Metro Pictures
519 West 24th Street, 212-206-7100
Chelsea
March 28 - May 3, 2008
Reception: Thursday, March 27, 6 - 8 PM
Web Site
For his New York debut, André Butzer will show 12 new brilliantly-colored paintings that survey the ongoing motifs of his work. Butzer’s paintings reference German and American history, culture and politics (both historical and contemporary), art history, science fiction, comics and animation.
The four large figure paintings in the first gallery integrate Butzer’s family of familiar characters with enhanced, exaggerated styles of abstract painting. The cartoon-like figures with their signature heads—Frau, Wanderer, Roter Man (Edvard Munch), and Heinrich Butzer—were invented in honor of Walt Disney and Edvard Munch. The characters are embedded and submerged in bright, thick, gestural paint superimposed with linear markings.

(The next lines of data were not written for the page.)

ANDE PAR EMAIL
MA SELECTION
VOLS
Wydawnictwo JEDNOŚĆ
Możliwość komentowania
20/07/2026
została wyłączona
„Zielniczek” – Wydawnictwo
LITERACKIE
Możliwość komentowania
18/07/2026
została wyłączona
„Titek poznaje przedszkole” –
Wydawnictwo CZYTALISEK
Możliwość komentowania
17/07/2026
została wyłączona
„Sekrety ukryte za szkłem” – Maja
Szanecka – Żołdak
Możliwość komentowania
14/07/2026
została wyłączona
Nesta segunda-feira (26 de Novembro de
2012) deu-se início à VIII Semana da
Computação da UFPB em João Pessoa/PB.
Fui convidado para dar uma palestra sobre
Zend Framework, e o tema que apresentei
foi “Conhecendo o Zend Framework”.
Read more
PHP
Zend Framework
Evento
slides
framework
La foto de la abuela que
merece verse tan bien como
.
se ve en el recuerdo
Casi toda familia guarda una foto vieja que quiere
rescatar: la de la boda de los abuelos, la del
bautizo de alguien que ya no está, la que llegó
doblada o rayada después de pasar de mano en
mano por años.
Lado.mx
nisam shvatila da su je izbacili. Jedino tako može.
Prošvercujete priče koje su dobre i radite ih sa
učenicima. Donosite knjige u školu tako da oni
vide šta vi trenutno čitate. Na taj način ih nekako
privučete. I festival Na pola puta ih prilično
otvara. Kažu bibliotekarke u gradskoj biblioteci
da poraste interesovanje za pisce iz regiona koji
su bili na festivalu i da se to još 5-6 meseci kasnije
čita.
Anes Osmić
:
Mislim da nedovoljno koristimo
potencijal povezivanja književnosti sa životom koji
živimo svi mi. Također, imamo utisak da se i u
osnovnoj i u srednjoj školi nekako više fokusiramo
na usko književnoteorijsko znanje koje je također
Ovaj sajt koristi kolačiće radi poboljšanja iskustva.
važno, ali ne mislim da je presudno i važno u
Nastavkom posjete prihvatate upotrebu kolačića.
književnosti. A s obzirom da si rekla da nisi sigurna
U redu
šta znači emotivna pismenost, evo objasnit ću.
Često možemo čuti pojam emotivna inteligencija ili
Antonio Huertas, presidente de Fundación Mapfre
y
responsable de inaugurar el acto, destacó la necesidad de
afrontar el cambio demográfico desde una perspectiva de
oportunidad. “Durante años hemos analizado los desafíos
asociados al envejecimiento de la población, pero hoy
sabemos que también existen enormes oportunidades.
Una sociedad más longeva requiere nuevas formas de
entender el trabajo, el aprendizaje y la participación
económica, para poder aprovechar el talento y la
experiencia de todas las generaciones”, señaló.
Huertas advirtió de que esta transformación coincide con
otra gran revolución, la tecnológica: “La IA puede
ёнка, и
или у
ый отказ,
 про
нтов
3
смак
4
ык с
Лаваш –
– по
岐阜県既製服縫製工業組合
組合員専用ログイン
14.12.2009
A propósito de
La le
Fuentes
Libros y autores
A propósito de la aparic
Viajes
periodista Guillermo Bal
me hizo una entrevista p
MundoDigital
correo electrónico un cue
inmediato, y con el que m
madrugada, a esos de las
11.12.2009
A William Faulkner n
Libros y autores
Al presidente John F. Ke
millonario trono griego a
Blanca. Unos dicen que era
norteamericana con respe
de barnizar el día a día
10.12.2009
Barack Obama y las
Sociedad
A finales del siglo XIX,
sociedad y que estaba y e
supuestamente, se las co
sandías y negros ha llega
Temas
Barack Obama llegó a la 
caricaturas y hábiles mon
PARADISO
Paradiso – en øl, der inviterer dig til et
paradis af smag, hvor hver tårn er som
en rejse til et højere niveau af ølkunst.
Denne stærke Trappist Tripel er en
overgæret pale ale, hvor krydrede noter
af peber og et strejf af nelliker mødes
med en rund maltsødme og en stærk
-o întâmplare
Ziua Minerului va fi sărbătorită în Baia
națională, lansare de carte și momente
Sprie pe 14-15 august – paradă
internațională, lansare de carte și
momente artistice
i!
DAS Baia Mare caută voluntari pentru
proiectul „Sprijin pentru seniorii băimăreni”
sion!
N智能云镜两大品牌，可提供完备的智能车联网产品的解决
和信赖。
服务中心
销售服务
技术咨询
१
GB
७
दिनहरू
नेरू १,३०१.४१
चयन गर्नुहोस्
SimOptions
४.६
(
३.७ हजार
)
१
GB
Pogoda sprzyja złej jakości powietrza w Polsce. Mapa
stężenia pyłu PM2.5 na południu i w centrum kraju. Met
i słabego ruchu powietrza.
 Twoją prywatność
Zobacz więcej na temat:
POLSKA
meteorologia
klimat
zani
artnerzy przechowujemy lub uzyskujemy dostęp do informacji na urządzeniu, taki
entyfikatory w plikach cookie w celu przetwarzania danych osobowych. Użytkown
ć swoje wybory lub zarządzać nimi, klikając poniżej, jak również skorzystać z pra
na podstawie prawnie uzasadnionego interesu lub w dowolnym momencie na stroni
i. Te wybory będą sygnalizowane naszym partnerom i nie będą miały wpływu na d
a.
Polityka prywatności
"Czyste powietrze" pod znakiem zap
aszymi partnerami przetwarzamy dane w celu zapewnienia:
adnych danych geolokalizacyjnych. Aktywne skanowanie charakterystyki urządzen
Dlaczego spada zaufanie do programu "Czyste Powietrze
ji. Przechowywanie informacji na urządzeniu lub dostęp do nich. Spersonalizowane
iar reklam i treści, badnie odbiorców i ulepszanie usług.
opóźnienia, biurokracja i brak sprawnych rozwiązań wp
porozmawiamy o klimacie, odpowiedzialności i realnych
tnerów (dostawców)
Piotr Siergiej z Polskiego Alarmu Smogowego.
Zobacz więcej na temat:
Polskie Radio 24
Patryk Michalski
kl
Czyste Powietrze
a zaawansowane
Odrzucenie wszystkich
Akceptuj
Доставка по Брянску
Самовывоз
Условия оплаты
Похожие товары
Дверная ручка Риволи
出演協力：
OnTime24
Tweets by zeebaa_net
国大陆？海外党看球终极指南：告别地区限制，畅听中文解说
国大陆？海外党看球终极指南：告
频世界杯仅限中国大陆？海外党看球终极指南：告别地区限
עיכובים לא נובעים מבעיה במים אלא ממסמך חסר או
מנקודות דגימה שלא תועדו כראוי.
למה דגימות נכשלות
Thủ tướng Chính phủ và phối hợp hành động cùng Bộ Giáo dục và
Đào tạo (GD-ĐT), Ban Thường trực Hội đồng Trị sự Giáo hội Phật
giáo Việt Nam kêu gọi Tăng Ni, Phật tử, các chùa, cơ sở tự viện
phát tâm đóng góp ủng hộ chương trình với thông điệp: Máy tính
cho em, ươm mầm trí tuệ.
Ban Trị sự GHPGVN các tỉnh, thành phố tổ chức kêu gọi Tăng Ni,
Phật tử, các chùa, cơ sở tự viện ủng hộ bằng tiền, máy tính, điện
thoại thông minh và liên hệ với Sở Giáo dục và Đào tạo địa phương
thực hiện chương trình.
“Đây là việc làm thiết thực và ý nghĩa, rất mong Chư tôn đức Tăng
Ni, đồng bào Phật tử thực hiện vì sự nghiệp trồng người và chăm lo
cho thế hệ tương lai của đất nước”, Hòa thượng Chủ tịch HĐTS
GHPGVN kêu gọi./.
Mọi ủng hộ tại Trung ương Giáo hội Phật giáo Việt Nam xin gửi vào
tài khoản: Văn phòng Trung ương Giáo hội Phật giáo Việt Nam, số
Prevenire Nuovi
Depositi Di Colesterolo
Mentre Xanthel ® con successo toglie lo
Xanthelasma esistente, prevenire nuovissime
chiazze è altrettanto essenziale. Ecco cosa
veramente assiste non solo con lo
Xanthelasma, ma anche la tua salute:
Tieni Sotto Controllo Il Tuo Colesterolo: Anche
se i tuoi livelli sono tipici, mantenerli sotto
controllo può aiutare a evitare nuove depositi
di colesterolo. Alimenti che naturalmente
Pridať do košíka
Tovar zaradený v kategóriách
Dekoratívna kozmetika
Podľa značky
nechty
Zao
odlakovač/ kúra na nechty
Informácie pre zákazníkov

The main room holds three large paintings in varying degrees of abstraction. In the 30-foot long painting, a crowd of Butzer’s disembodied head types—death mask, the scream, smiley face, grimacing blob—vie for space amidst a spectral field of chaotic fiercely-applied paint that is brushed, splashed, sprayed and dripped. Another of the paintings, where abstraction seems to have won the battle, is an explosion of thick masses of color that merge with shapes and forms which are only obscurely identifiable. The third painting is a field of thickly-layered gray tones, overlaid with graffiti of sparse lines in pure color.
The paintings in the third room, a kind of portrait gallery, show Butzer’s repertory cast of characters that include a boy, a girl, a cat, cartoon-eyed heads, a group portrait, and a couple in a landscape with a house. The house that reappears in Butzer’s paintings is monogrammed with the letter ‘N’ in red for Nasaheim, Butzer’s fictional location that is a combination of NASA and Anaheim. Anaheim, the home of Disneyland, was originally founded and named by German immigrants in the 19th Century.
André Butzer was born in Stuttgart, Germany, in 1973, and lives in Rangsdorf near Berlin. In 1996 he co-founded the “revolutionary” Akademie Isotrop in Hamburg with about 20 other young artists and writers. The academy remained active doing exhibitions and publications until 2000. Butzer has since organized “Kommando” exhibitions that include many of the same artists and pay tribute to different real or fictional people. Butzer has a personal organization he calls FRIEDENS-SIEMENSE CO. which is dedicated to abstraction. His work was recently seen in the group exhibition “Euro-Centric” at the Rubell Family Collection in Miami.